── Texte source ──

Un métro nommé désir

— Le 23 octobre 2020

Un vieux projet qui vient pourtant de naître
La ligne de métro 18 « spéciale chercheurs » du plateau de Saclay divise. Enquête au moment où les premiers coups de pelle sont donnés.

La seule solution. A l’heure où des hordes de chercheurs continuent à débarquer sur le plateau de Saclay, tout le monde réclame de nouveaux moyens de transports (Sylvie Retailleau la première dans notre interview à relire). La solution ? Une ligne de métro, la 18ème du nom (oui, il y en a bien 17 autres), dont les premiers coups de pelles devaient être donnés cette semaine… mais les travaux sont bloqués par des militants écologistes.

───
── Données présentées ──

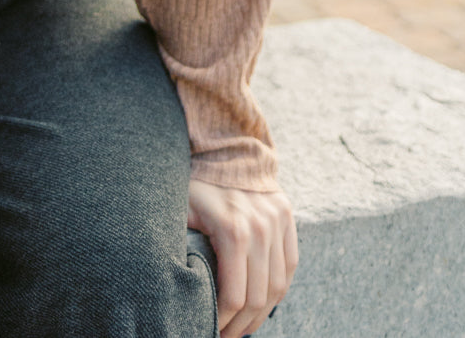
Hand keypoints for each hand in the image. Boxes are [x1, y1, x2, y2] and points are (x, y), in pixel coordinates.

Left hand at [187, 181, 297, 336]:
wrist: (222, 144)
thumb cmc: (193, 182)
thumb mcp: (179, 211)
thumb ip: (182, 247)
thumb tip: (174, 287)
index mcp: (232, 229)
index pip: (234, 297)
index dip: (222, 322)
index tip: (209, 330)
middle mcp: (260, 227)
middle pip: (259, 298)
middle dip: (241, 325)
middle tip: (225, 335)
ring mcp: (277, 221)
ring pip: (279, 286)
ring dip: (262, 314)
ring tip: (244, 325)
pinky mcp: (287, 216)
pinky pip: (290, 264)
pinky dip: (279, 289)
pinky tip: (263, 302)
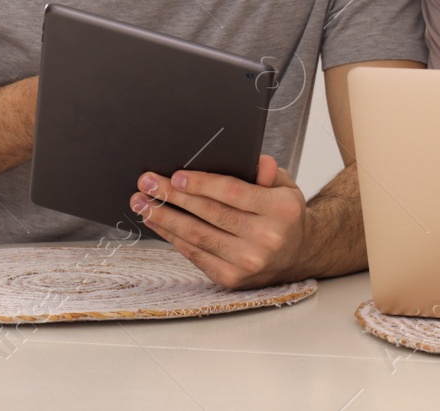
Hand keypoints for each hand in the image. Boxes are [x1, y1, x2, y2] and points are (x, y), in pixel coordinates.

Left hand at [131, 155, 307, 289]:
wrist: (297, 254)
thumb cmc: (284, 214)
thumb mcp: (285, 186)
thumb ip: (268, 172)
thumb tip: (256, 160)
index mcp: (280, 210)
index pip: (233, 193)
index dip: (201, 184)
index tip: (176, 176)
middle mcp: (265, 238)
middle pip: (209, 213)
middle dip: (173, 196)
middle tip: (147, 183)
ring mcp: (247, 261)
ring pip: (197, 236)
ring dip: (165, 218)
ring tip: (142, 203)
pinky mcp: (231, 278)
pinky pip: (195, 254)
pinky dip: (173, 237)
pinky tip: (158, 223)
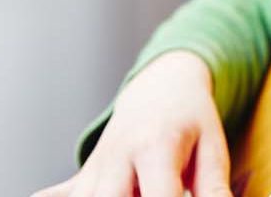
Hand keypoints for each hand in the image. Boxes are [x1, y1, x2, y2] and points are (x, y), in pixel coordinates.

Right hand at [34, 51, 232, 196]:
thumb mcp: (212, 146)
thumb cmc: (192, 119)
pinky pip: (56, 194)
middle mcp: (118, 155)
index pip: (160, 196)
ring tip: (129, 194)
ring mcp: (96, 166)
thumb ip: (214, 187)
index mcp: (155, 146)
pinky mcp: (84, 175)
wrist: (163, 85)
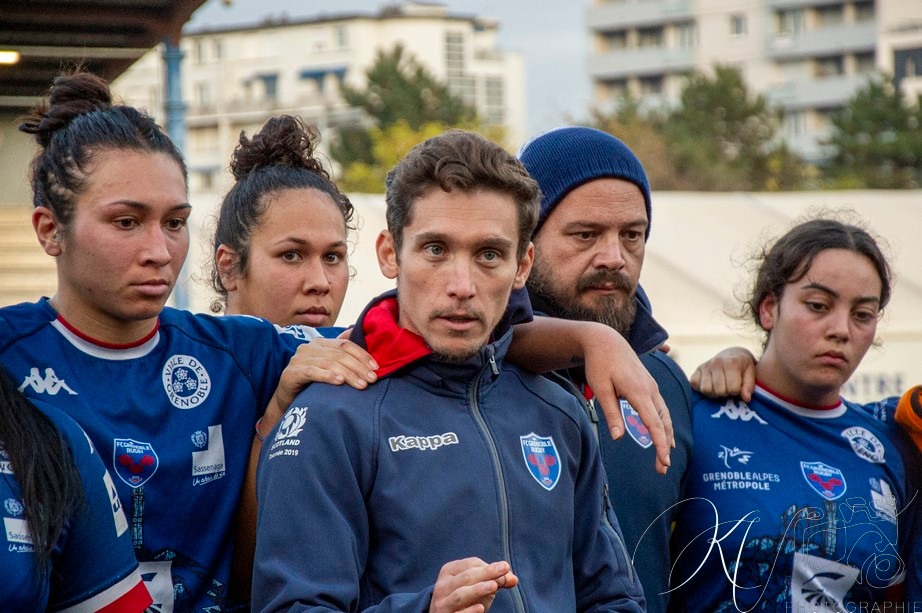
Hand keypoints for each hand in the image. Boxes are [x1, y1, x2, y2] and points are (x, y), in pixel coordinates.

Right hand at [265, 332, 378, 427]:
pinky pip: (312, 372)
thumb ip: (342, 355)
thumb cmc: (312, 384)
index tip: (376, 367)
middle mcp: (308, 347)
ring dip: (348, 374)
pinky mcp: (291, 373)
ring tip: (361, 385)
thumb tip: (362, 344)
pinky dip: (328, 376)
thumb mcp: (329, 367)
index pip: (345, 344)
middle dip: (358, 367)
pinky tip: (340, 382)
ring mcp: (298, 359)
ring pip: (329, 363)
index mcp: (320, 343)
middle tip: (372, 379)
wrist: (287, 400)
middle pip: (339, 354)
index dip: (362, 355)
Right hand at [429, 558, 517, 612]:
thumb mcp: (478, 585)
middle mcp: (442, 586)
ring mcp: (442, 603)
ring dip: (477, 590)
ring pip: (459, 595)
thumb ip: (496, 580)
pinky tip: (481, 608)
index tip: (505, 568)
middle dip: (486, 573)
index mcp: (449, 571)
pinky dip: (469, 611)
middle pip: (466, 577)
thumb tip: (513, 579)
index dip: (488, 566)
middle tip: (504, 570)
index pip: (470, 564)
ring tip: (494, 586)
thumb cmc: (465, 596)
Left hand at [580, 323, 673, 474]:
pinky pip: (661, 408)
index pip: (654, 423)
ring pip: (665, 415)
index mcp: (639, 392)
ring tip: (664, 457)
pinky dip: (665, 423)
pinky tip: (664, 434)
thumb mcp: (601, 389)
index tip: (664, 461)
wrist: (605, 340)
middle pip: (663, 423)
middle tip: (662, 469)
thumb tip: (619, 438)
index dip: (660, 444)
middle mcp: (650, 390)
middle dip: (665, 446)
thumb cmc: (599, 364)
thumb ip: (611, 413)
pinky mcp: (649, 385)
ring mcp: (652, 386)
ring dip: (667, 436)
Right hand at [690, 346, 756, 401]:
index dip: (737, 392)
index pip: (732, 389)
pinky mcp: (697, 369)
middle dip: (725, 393)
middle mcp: (716, 363)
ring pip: (705, 389)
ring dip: (713, 393)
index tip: (738, 387)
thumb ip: (749, 386)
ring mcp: (705, 366)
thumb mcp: (751, 373)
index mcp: (731, 363)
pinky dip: (700, 388)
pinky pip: (694, 384)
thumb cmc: (743, 366)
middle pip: (719, 391)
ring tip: (719, 389)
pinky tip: (710, 386)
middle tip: (728, 388)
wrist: (733, 354)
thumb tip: (746, 398)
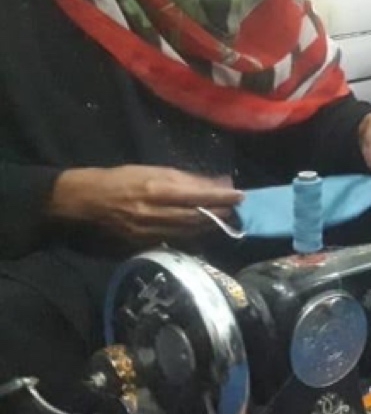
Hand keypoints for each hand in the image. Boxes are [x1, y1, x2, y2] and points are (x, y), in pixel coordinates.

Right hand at [46, 165, 243, 244]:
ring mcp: (148, 231)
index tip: (240, 196)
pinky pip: (174, 239)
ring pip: (188, 231)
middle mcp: (154, 213)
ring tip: (224, 220)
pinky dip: (192, 235)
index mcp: (156, 190)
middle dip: (219, 214)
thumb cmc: (121, 179)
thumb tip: (216, 181)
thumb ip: (185, 178)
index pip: (197, 196)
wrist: (86, 201)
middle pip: (195, 217)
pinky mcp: (142, 243)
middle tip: (236, 211)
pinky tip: (202, 230)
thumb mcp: (152, 170)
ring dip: (209, 226)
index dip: (221, 198)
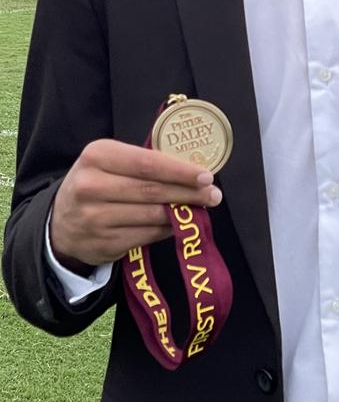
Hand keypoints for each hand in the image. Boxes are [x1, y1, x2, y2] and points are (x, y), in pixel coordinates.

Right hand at [50, 139, 221, 271]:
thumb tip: (193, 171)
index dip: (179, 170)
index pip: (147, 163)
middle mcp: (91, 186)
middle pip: (152, 191)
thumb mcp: (110, 162)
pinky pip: (146, 236)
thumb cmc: (97, 183)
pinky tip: (178, 223)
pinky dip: (167, 230)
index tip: (206, 175)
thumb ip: (144, 163)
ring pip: (152, 216)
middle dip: (189, 193)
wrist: (60, 223)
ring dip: (182, 213)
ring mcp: (95, 219)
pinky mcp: (103, 245)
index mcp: (97, 156)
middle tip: (214, 194)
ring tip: (201, 208)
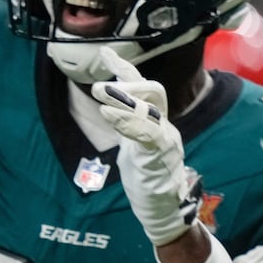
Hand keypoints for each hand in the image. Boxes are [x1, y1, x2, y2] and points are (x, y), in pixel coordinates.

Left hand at [90, 47, 202, 245]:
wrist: (162, 209)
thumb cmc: (146, 175)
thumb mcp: (132, 143)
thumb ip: (125, 121)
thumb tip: (109, 102)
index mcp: (156, 121)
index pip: (144, 88)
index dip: (125, 69)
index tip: (105, 54)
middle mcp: (165, 126)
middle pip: (155, 92)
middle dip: (127, 84)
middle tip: (96, 86)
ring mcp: (167, 142)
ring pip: (152, 111)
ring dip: (124, 102)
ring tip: (99, 99)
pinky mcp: (161, 158)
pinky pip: (150, 135)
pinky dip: (130, 123)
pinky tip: (111, 116)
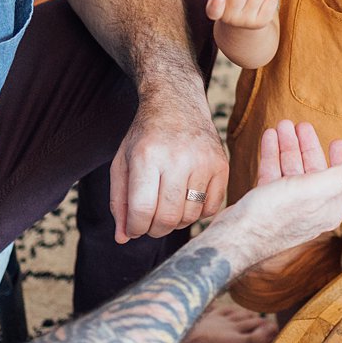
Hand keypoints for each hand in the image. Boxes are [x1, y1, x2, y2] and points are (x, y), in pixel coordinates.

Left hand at [109, 87, 227, 242]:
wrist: (177, 103)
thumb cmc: (145, 137)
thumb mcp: (122, 163)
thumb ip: (119, 202)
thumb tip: (123, 238)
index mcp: (147, 156)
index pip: (142, 210)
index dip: (134, 228)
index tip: (133, 226)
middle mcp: (178, 158)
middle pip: (167, 218)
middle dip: (154, 230)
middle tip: (149, 222)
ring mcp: (204, 161)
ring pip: (190, 217)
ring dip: (175, 222)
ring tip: (166, 208)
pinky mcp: (222, 165)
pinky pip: (211, 208)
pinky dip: (197, 213)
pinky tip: (186, 200)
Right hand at [221, 119, 341, 263]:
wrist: (234, 237)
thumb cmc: (275, 215)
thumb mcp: (314, 188)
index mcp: (328, 208)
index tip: (335, 141)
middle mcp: (311, 210)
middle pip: (315, 173)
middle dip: (308, 147)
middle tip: (301, 124)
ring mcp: (287, 208)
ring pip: (292, 172)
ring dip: (288, 147)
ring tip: (282, 125)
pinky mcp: (267, 205)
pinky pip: (273, 176)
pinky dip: (272, 156)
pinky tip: (268, 137)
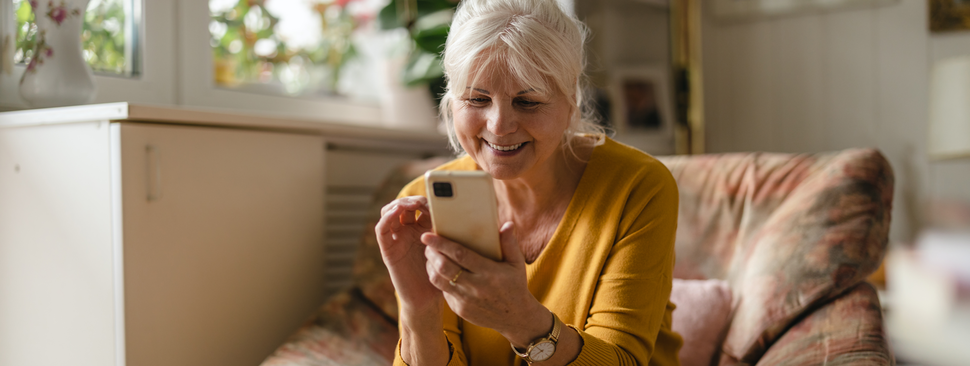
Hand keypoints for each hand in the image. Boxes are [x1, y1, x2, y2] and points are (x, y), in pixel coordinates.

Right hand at [375, 196, 440, 313]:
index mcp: (421, 229)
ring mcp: (396, 240)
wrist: (427, 300)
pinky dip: (386, 218)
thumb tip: (468, 215)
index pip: (418, 206)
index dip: (425, 200)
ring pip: (388, 213)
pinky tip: (395, 212)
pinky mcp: (388, 250)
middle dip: (412, 200)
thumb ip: (451, 233)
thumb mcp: (448, 249)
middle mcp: (406, 232)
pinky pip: (381, 230)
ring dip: (398, 204)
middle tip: (423, 200)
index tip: (437, 201)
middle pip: (402, 206)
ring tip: (410, 204)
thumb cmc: (441, 275)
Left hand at [421, 222, 552, 347]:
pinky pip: (443, 292)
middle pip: (444, 267)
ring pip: (438, 281)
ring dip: (430, 266)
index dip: (442, 244)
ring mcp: (466, 300)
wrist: (514, 317)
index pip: (460, 255)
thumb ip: (510, 244)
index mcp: (489, 272)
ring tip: (430, 256)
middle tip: (426, 243)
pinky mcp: (459, 309)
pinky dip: (438, 279)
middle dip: (431, 253)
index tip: (428, 235)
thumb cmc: (515, 285)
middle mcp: (475, 287)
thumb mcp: (517, 264)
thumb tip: (507, 224)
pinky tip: (439, 271)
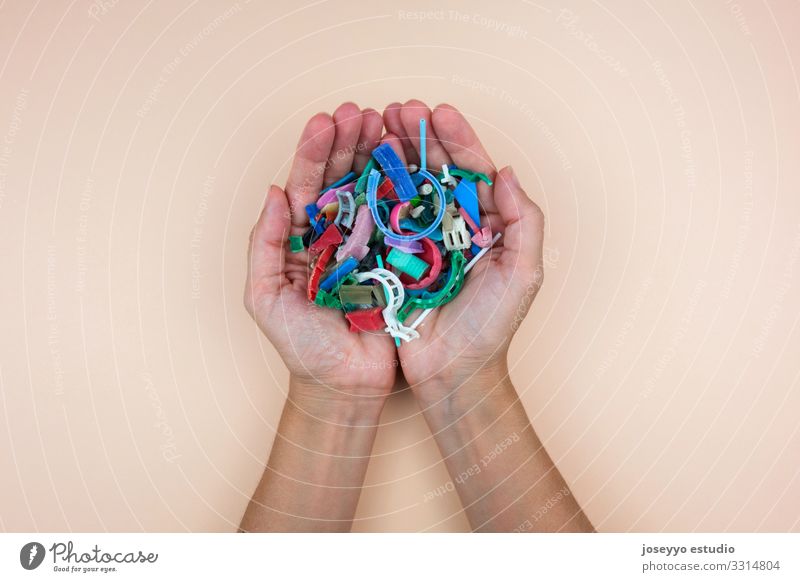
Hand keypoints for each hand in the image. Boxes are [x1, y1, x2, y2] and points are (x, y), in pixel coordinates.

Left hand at [244, 103, 396, 407]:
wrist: (344, 385)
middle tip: (363, 112)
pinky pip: (402, 220)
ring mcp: (368, 245)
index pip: (306, 184)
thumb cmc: (300, 346)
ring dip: (378, 156)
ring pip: (373, 191)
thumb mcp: (265, 298)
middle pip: (341, 178)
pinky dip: (406, 191)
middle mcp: (334, 235)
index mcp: (300, 238)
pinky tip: (412, 163)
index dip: (314, 151)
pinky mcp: (397, 260)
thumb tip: (275, 191)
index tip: (328, 120)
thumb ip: (264, 245)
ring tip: (388, 124)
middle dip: (349, 143)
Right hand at [382, 100, 544, 394]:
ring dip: (391, 156)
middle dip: (417, 137)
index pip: (471, 172)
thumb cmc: (492, 329)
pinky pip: (378, 220)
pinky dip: (368, 193)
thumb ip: (523, 223)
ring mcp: (418, 242)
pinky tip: (356, 169)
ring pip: (403, 189)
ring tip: (374, 127)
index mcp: (485, 225)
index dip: (457, 140)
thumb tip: (505, 173)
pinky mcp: (390, 260)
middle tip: (397, 109)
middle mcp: (450, 227)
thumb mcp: (522, 275)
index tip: (438, 112)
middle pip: (433, 171)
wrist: (454, 375)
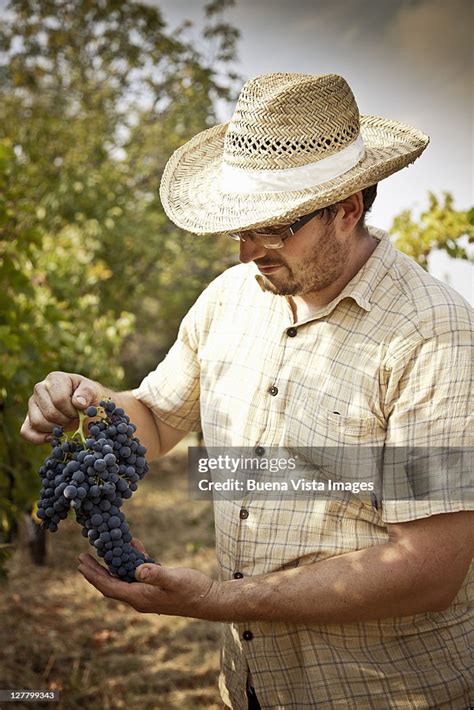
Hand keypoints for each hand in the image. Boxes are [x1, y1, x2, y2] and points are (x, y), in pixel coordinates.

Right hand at [20, 371, 101, 443]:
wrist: (86, 407)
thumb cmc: (89, 397)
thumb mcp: (94, 392)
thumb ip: (87, 393)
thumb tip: (78, 402)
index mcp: (55, 378)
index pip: (59, 400)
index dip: (72, 411)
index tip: (80, 412)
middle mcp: (40, 388)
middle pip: (50, 413)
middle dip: (66, 421)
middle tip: (74, 419)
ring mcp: (32, 404)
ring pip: (37, 423)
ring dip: (55, 429)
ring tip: (66, 424)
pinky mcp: (28, 418)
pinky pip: (26, 432)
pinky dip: (40, 438)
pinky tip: (54, 437)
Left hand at [77, 552, 221, 619]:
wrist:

───

#### Consignes:
a) Répondez aux questions suivantes d'après l'article sur la ligne 18 du métro :
(i) Quelle date est indiquée en tête de l'article ?
(ii) Sur quel plateau la ligne 18 doit-elle être construite ?
(iii) Qui bloque les travaux ?
b) Poursuivez l'article sur la ligne 18 du métro à partir de sa dernière phrase.

#### Réponses par numéro:
a)
(i) Le 23 octobre 2020.
(ii) Sur le plateau de Saclay.
(iii) Des militants écologistes.

b)
Pas au courant. « Chercheurs, enseignants et étudiants sont très mal informés », affirme Fabienne Mérola qui travaille sur le campus. Pour la chimiste, cette ligne ne remplirait pas leurs besoins. Pourquoi ? « Elle reliera quelques sites du plateau au RER B (à Massy) mais des bus en site propre le font déjà – voire mieux grâce au cabotage [qu’est-ce que le cabotage, NDLR]. » Mais surtout, les conséquences environnementales pourraient être très néfastes.

Un bilan (trop) positif. Quel bilan carbone pour la nouvelle ligne de métro ? Aucune étude n’a été publiée, peut-être parce que son empreinte carbone ne sera semble-t-il jamais compensée. Déjà en 2011, Carbone4 préconisait de renforcer les lignes existantes plutôt que de creuser de nouveaux tunnels. Puis il y a deux ans, Pascal Auzannet s’interrogeait : « fallait-il pour autant un métro lourd, comme sur les autres lignes, avec le risque de surcapacités ? »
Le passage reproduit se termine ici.